Problem statement> Rewrite the listing below with every occurrence of "pie" changed to "donut" and everything else left as it is. Omit the pictures from your answer.

*** Opening Entries provided ***

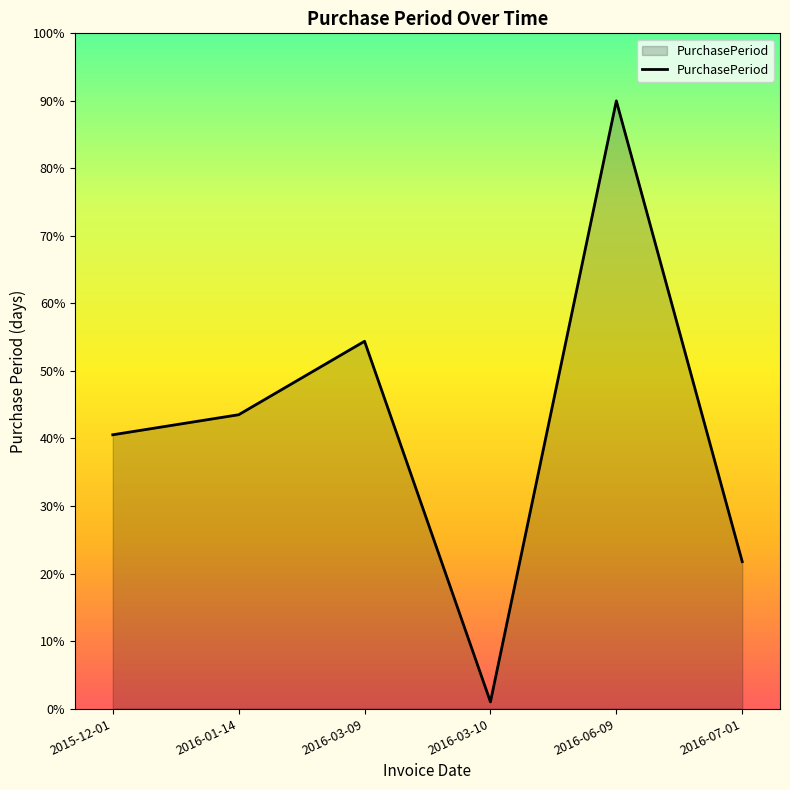

True or false: there are more than 1 points higher than both neighbors.

True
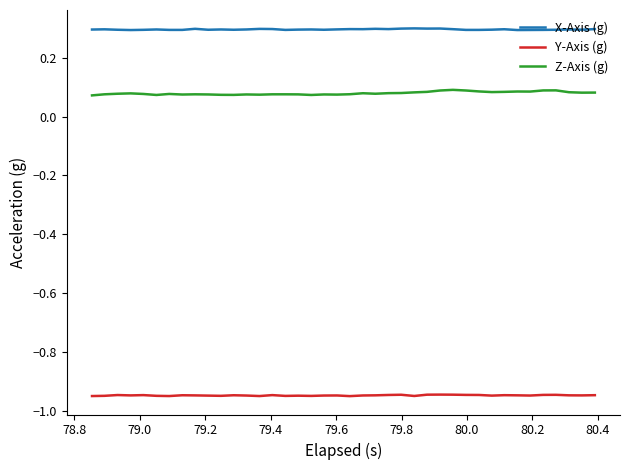

What is the lowest value of the X-Axis (g) series?

0.3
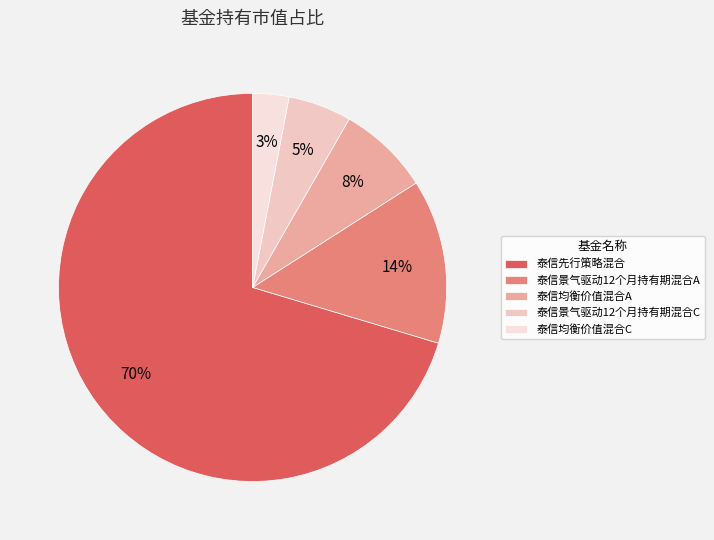

Count the number of slices in the pie.

5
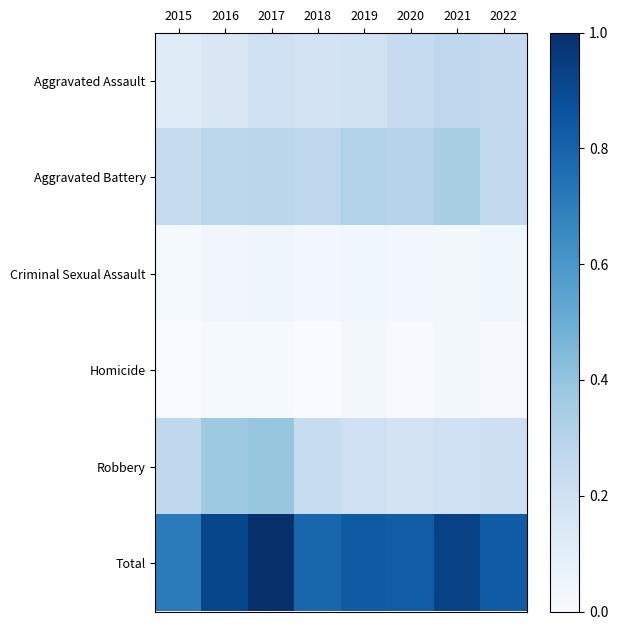

At how many categories does at least one series exceed 0?

8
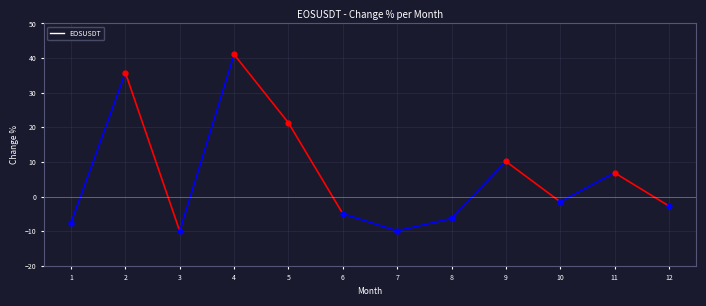

What is the change in value from 1 to 9?

+17.8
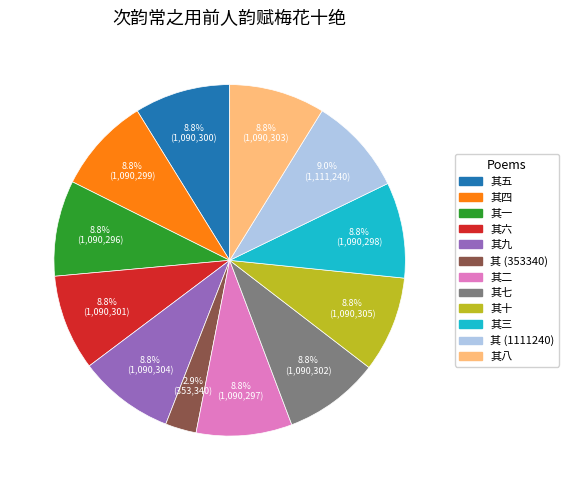

Does any single category account for the majority?

No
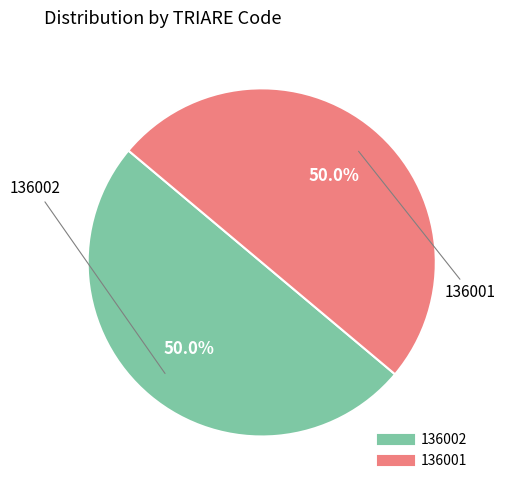

Is there any slice that represents more than half of the pie?

No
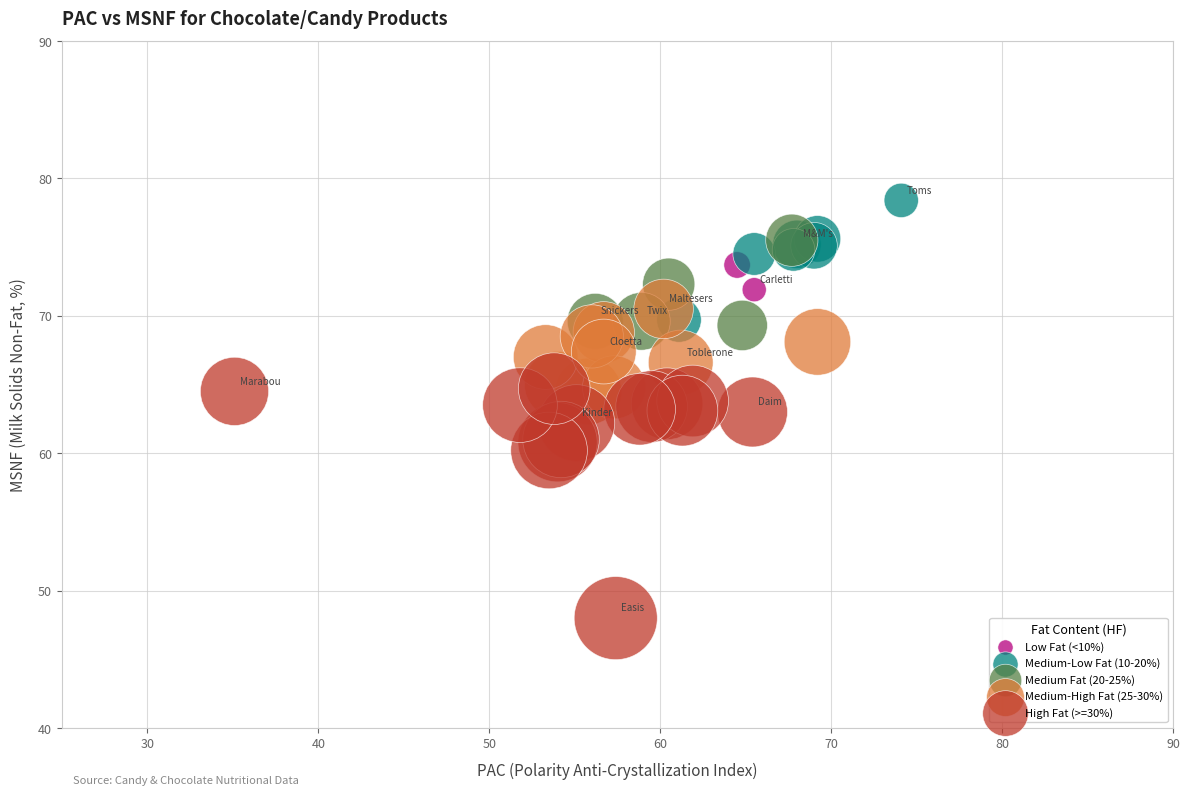

Which series has the widest spread of Y values?

High Fat (>=30%)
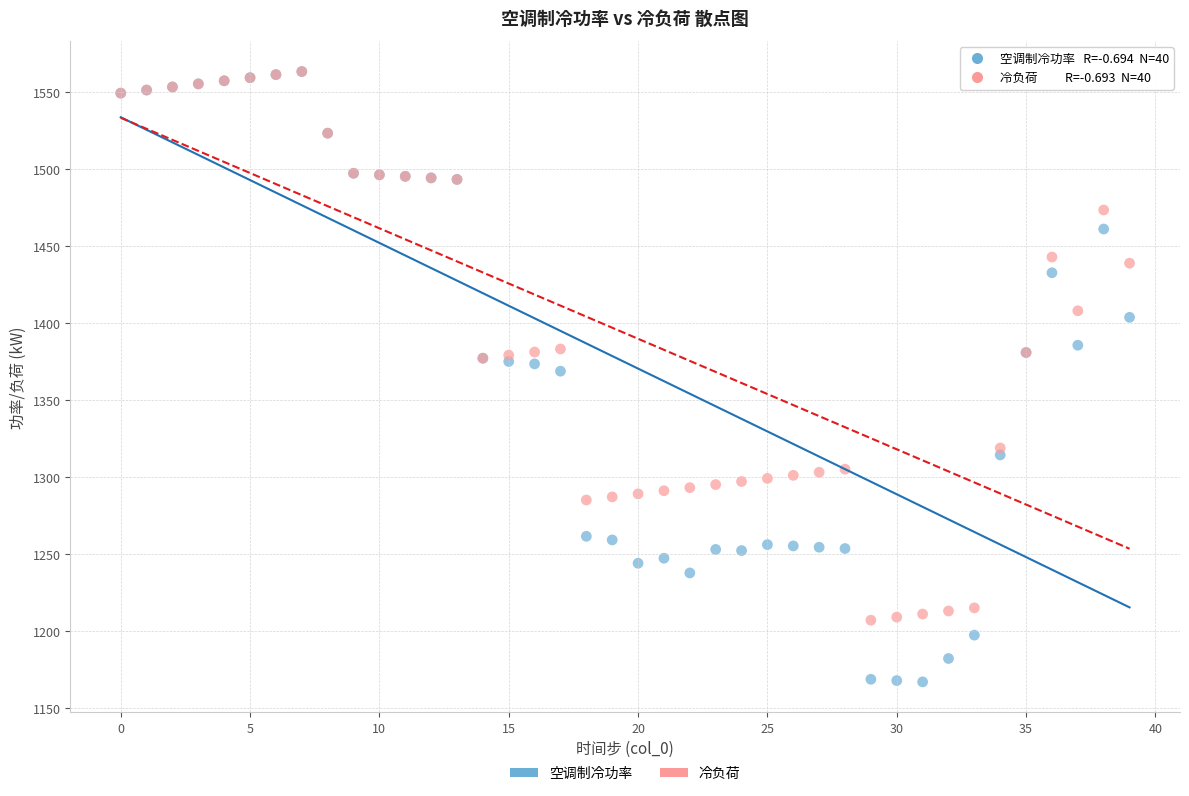

What are all the series names shown in the legend?

空调制冷功率, 冷负荷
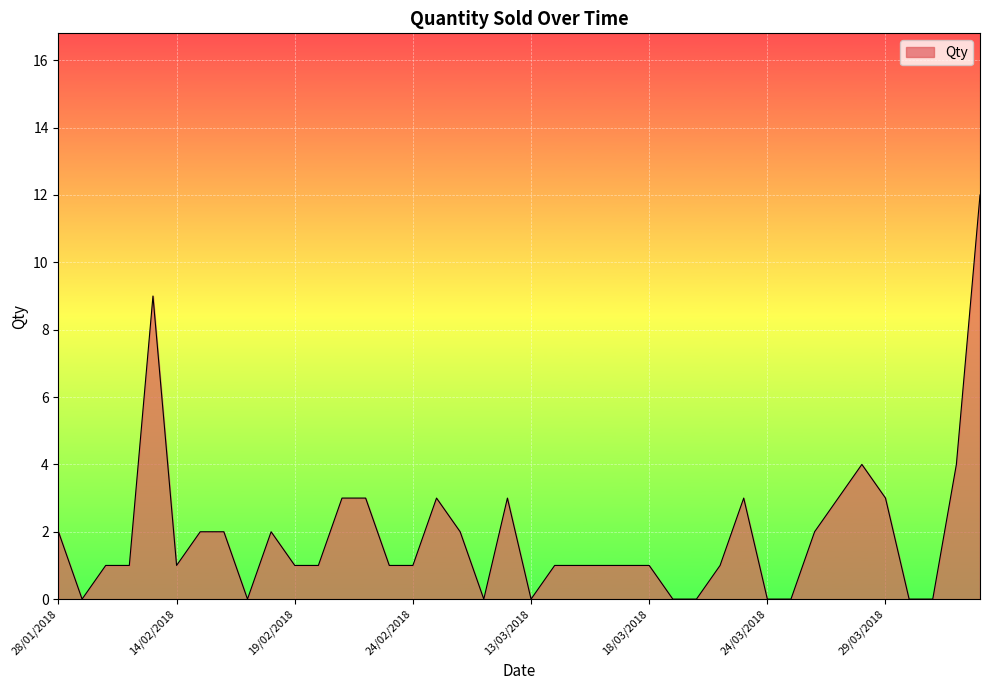

What is the greatest value displayed?

12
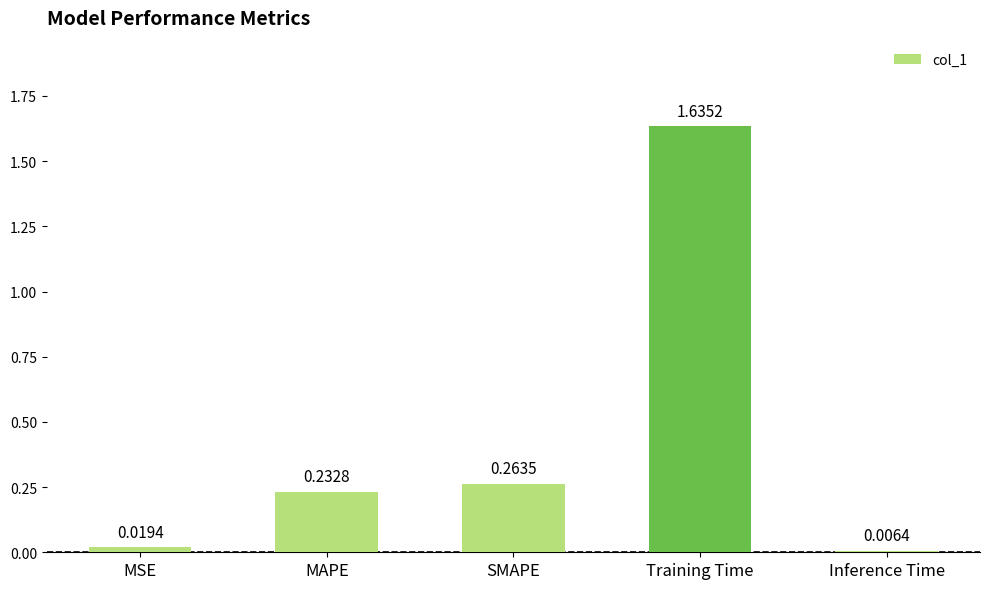

Where is the data nearest to the value 0?

Inference Time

*** Closing Entries provided ***

Result of the task>
True or false: there are more than 1 points higher than both neighbors.

True

What is the lowest value of the X-Axis (g) series?

0.3

Count the number of slices in the donut.

5

At how many categories does at least one series exceed 0?

8

What is the change in value from 1 to 9?

+17.8

Does any single category account for the majority?

No

Is there any slice that represents more than half of the donut?

No

Which series has the widest spread of Y values?

High Fat (>=30%)

What are all the series names shown in the legend?

空调制冷功率, 冷负荷

What is the greatest value displayed?

12

Where is the data nearest to the value 0?

Inference Time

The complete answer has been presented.